Information provided —

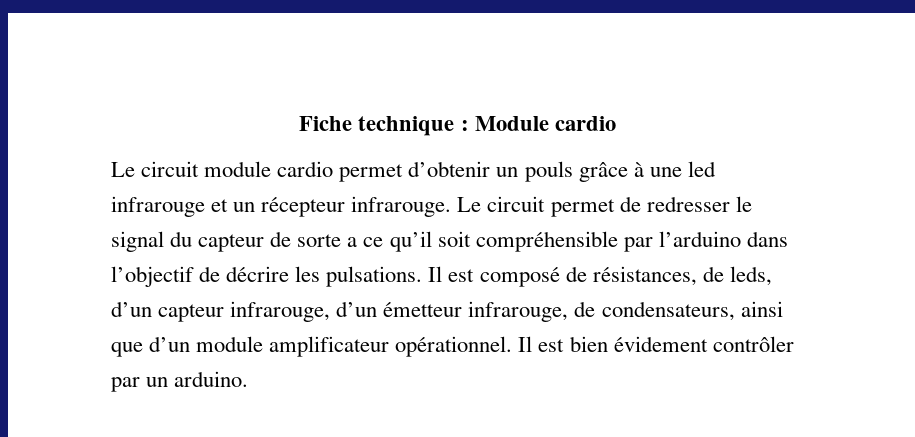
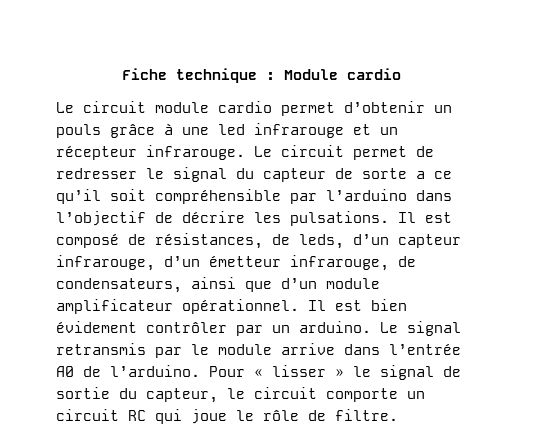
(249, 379) none -> [380,321,461,336] [56,343,461,358] [56,365,461,380] [56,387,425,403] [56,409,398,424] Le signal retransmis par le module arrive dans l’entrée A0 de l’arduino. Pour « lisser » le signal de sortie du capteur, le circuit comporte un circuit RC qui joue le rôle de filtre.

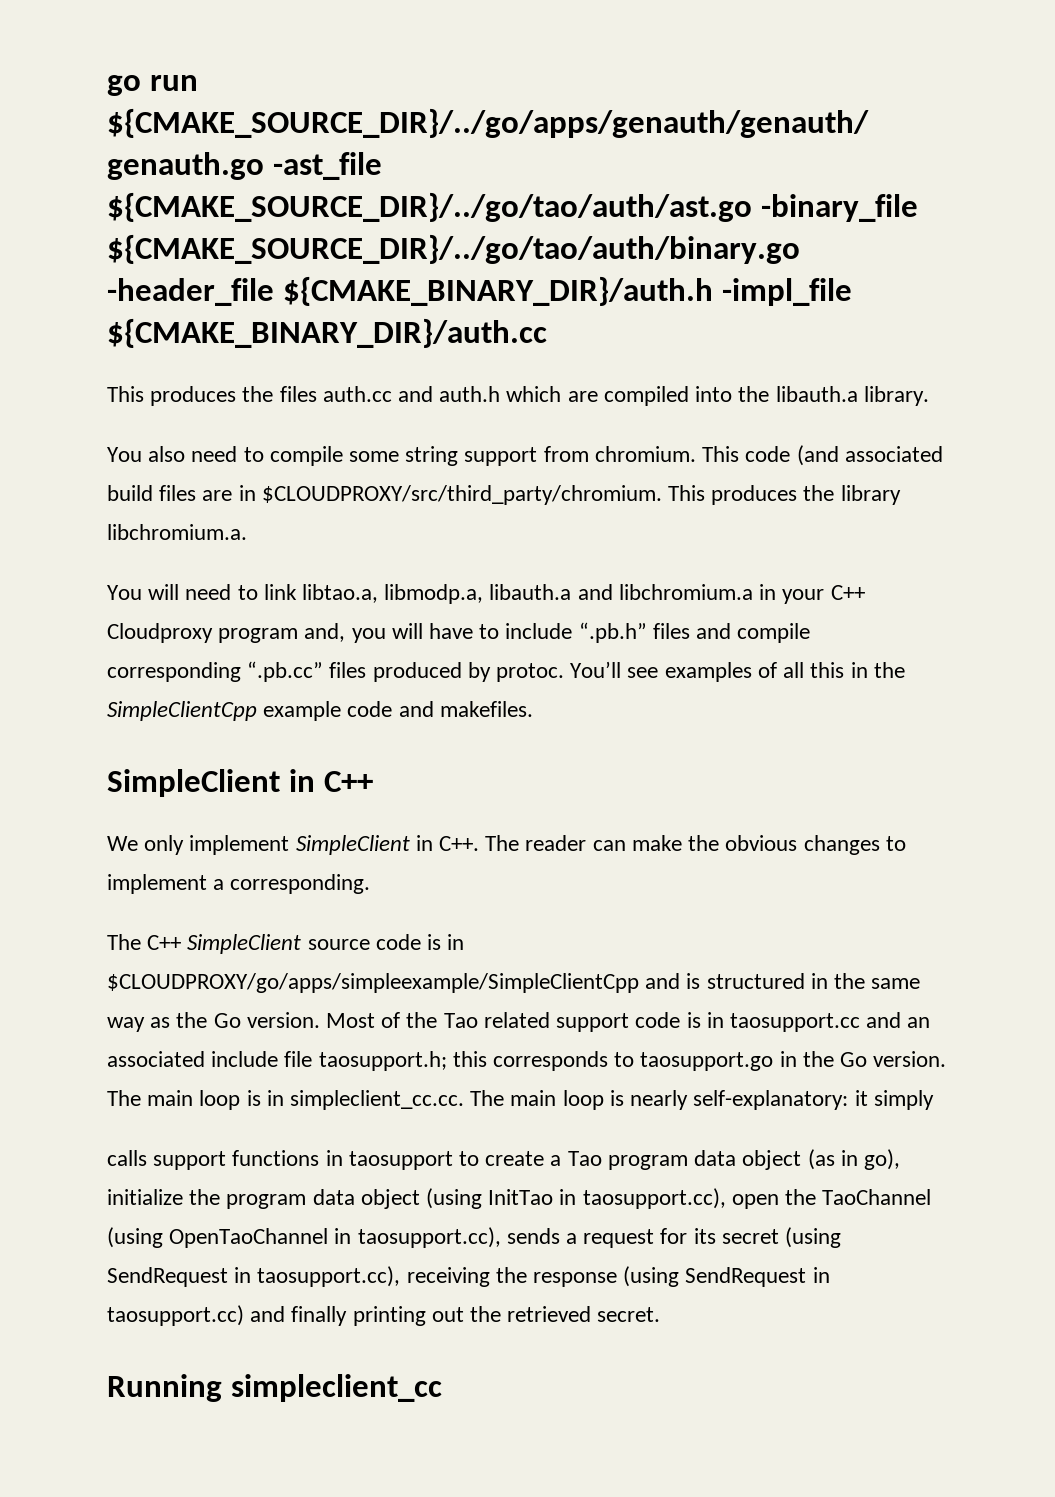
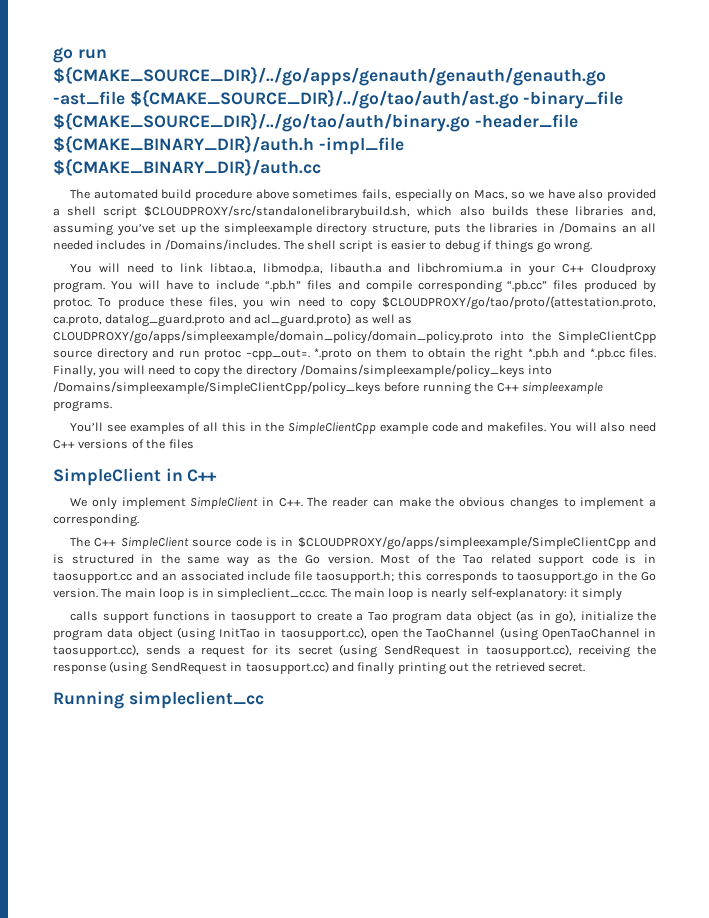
[107,386,929,406] [107,445,943,466] [107,485,901,505] [107,524,247,540] This produces the files auth.cc and auth.h which are compiled into the libauth.a library. // You also need to compile some string support from chromium. This code (and associated build files are in $CLOUDPROXY/src/third_party/chromium. This produces the library libchromium.a. -> [70,189,656,202] [53,205,656,219] [53,222,656,236] [53,239,593,253] The automated build procedure above sometimes fails, especially on Macs, so we have also provided a shell script $CLOUDPROXY/src/standalonelibrarybuild.sh, which also builds these libraries and, assuming you’ve set up the simpleexample directory structure, puts the libraries in /Domains an all needed includes in /Domains/includes. The shell script is easier to debug if things go wrong.
[218,623,386,643] program and, you -> [53,281,133,293] program. You
(565, 672) none -> [98,296,656,310] [53,313,413,327] [53,330,656,344] [53,348,656,361] [53,364,553,378] [53,381,603,395] [53,400,112,412] To produce these files, you win need to copy $CLOUDPROXY/go/tao/proto/{attestation.proto, ca.proto, datalog_guard.proto and acl_guard.proto} as well as CLOUDPROXY/go/apps/simpleexample/domain_policy/domain_policy.proto into the SimpleClientCpp source directory and run protoc –cpp_out=. *.proto on them to obtain the right *.pb.h and *.pb.cc files. Finally, you will need to copy the directory /Domains/simpleexample/policy_keys into /Domains/simpleexample/SimpleClientCpp/policy_keys before running the C++ simpleexample programs. //
(533, 709) none -> [549,422,656,432] [53,439,194,449] You will also need C++ versions of the files

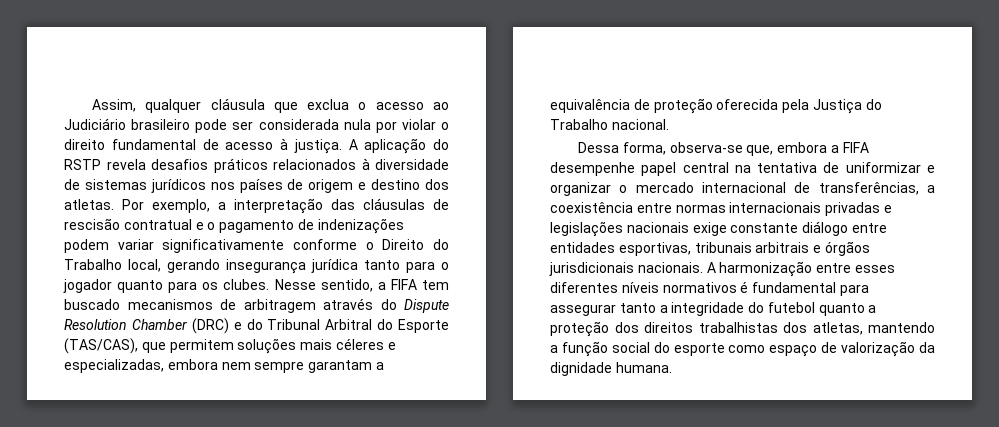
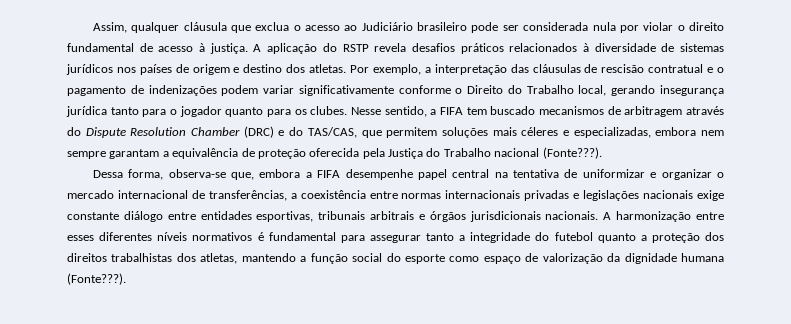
[267,319,449,333] [64,338,138,354] Tribunal Arbitral do Esporte (TAS/CAS), -> [307,127,357,138] TAS/CAS,
[611,119,669,130] nacional. -> [494,147,602,159] nacional (Fonte???).
[615,362,672,373] humana. -> [681,253,724,262] [67,273,126,285] humana (Fonte???).

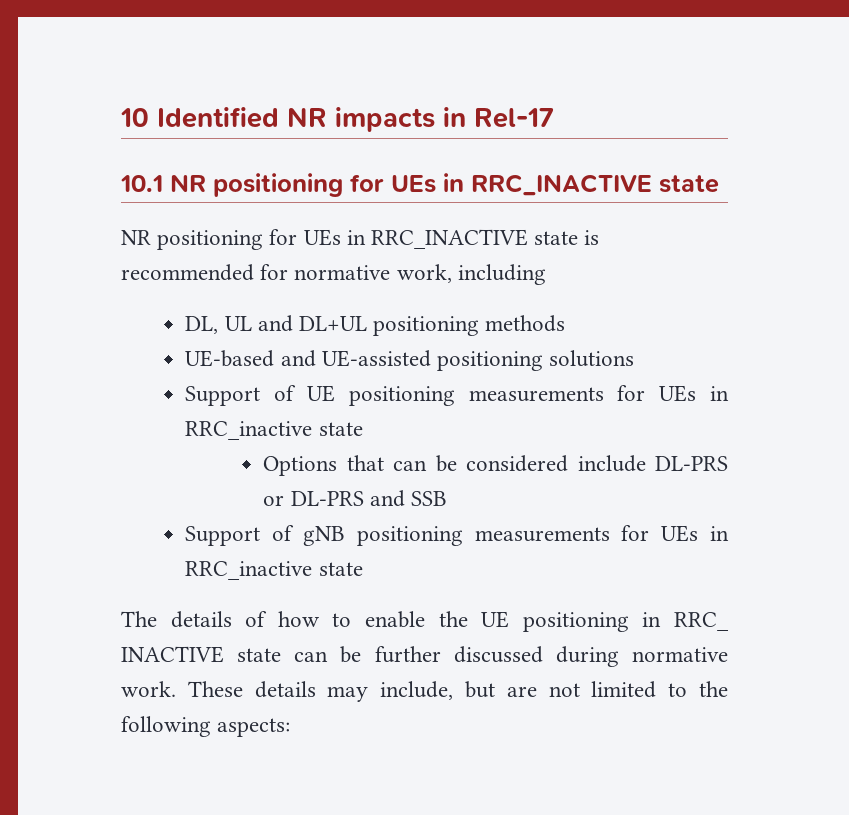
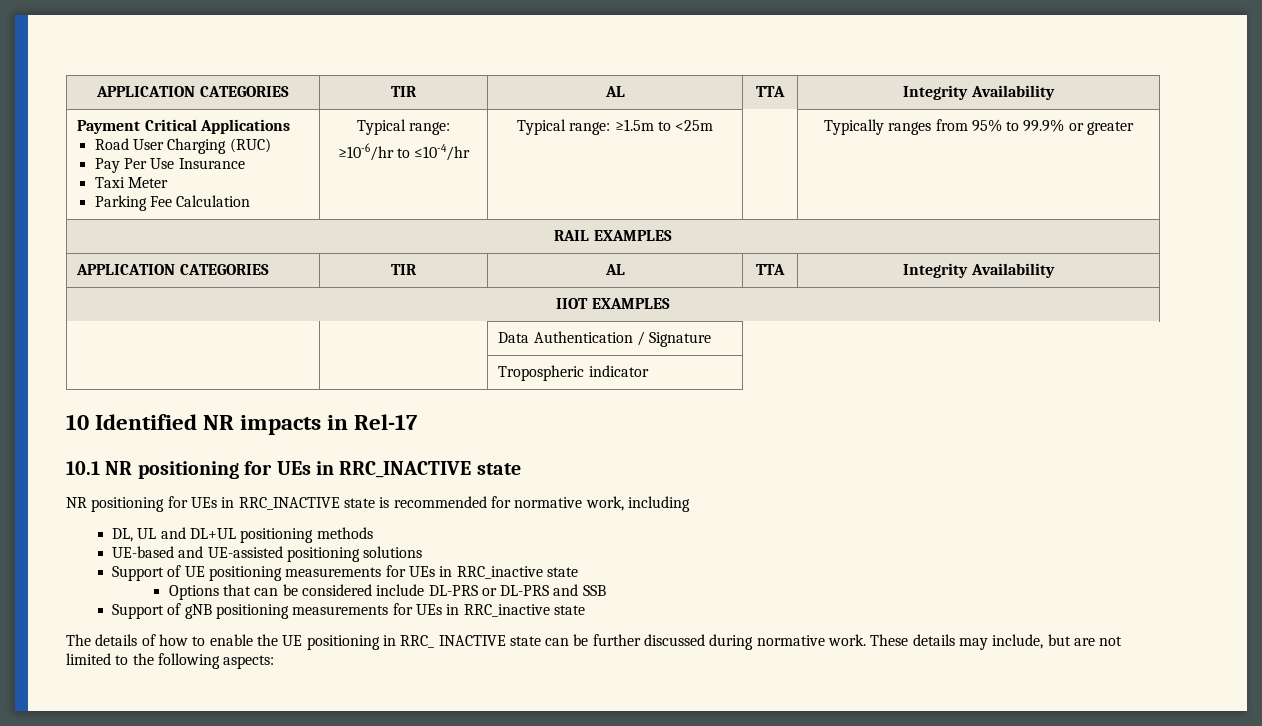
(120, 117) none -> [96,86,289,97] [391,86,417,97] [604,86,625,97] [756,86,785,97] [903,85,1055,100] [77,119,290,134] [94,138,271,154] [94,158,245,173] [94,177,169,188] [94,195,251,211] [356,119,451,135] [337,143,471,161] [516,119,714,135] [823,119,1135,135] [554,230,672,241] [76,264,269,275] [391,264,417,275] [604,264,625,275] [756,264,785,275] [903,263,1055,278] [556,298,670,309] [498,331,712,347] [498,365,649,381] APPLICATION CATEGORIES | TIR | AL | TTA | Integrity Availability // Payment Critical Applications // Road User Charging (RUC) // Pay Per Use Insurance // Taxi Meter // Parking Fee Calculation | Typical range: // ≥10-6/hr to ≤10-4/hr | Typical range: ≥1.5m to <25m | | Typically ranges from 95% to 99.9% or greater // RAIL EXAMPLES // APPLICATION CATEGORIES | TIR | AL | TTA | Integrity Availability // IIOT EXAMPLES // | | Data Authentication / Signature // | | Tropospheric indicator //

What you have to do — In your copy, leave out the pictures and reproduce the material above exactly.

Solution —
(249, 379) none -> [380,321,461,336] [56,343,461,358] [56,365,461,380] [56,387,425,403] [56,409,398,424] Le signal retransmis par le module arrive dans l’entrée A0 de l’arduino. Pour « lisser » le signal de sortie du capteur, le circuit comporte un circuit RC qui joue le rôle de filtre.

[107,386,929,406] [107,445,943,466] [107,485,901,505] [107,524,247,540] This produces the files auth.cc and auth.h which are compiled into the libauth.a library. // You also need to compile some string support from chromium. This code (and associated build files are in $CLOUDPROXY/src/third_party/chromium. This produces the library libchromium.a. -> [70,189,656,202] [53,205,656,219] [53,222,656,236] [53,239,593,253] The automated build procedure above sometimes fails, especially on Macs, so we have also provided a shell script $CLOUDPROXY/src/standalonelibrarybuild.sh, which also builds these libraries and, assuming you’ve set up the simpleexample directory structure, puts the libraries in /Domains an all needed includes in /Domains/includes. The shell script is easier to debug if things go wrong.
[218,623,386,643] program and, you -> [53,281,133,293] program. You
(565, 672) none -> [98,296,656,310] [53,313,413,327] [53,330,656,344] [53,348,656,361] [53,364,553,378] [53,381,603,395] [53,400,112,412] To produce these files, you win need to copy $CLOUDPROXY/go/tao/proto/{attestation.proto, ca.proto, datalog_guard.proto and acl_guard.proto} as well as CLOUDPROXY/go/apps/simpleexample/domain_policy/domain_policy.proto into the SimpleClientCpp source directory and run protoc –cpp_out=. *.proto on them to obtain the right *.pb.h and *.pb.cc files. Finally, you will need to copy the directory /Domains/simpleexample/policy_keys into /Domains/simpleexample/SimpleClientCpp/policy_keys before running the C++ simpleexample programs. //
(533, 709) none -> [549,422,656,432] [53,439,194,449] You will also need C++ versions of the files

[267,319,449,333] [64,338,138,354] Tribunal Arbitral do Esporte (TAS/CAS), -> [307,127,357,138] TAS/CAS,
[611,119,669,130] nacional. -> [494,147,602,159] nacional (Fonte???).
[615,362,672,373] humana. -> [681,253,724,262] [67,273,126,285] humana (Fonte???).

(120, 117) none -> [96,86,289,97] [391,86,417,97] [604,86,625,97] [756,86,785,97] [903,85,1055,100] [77,119,290,134] [94,138,271,154] [94,158,245,173] [94,177,169,188] [94,195,251,211] [356,119,451,135] [337,143,471,161] [516,119,714,135] [823,119,1135,135] [554,230,672,241] [76,264,269,275] [391,264,417,275] [604,264,625,275] [756,264,785,275] [903,263,1055,278] [556,298,670,309] [498,331,712,347] [498,365,649,381] APPLICATION CATEGORIES | TIR | AL | TTA | Integrity Availability // Payment Critical Applications // Road User Charging (RUC) // Pay Per Use Insurance // Taxi Meter // Parking Fee Calculation | Typical range: // ≥10-6/hr to ≤10-4/hr | Typical range: ≥1.5m to <25m | | Typically ranges from 95% to 99.9% or greater // RAIL EXAMPLES // APPLICATION CATEGORIES | TIR | AL | TTA | Integrity Availability // IIOT EXAMPLES // | | Data Authentication / Signature // | | Tropospheric indicator //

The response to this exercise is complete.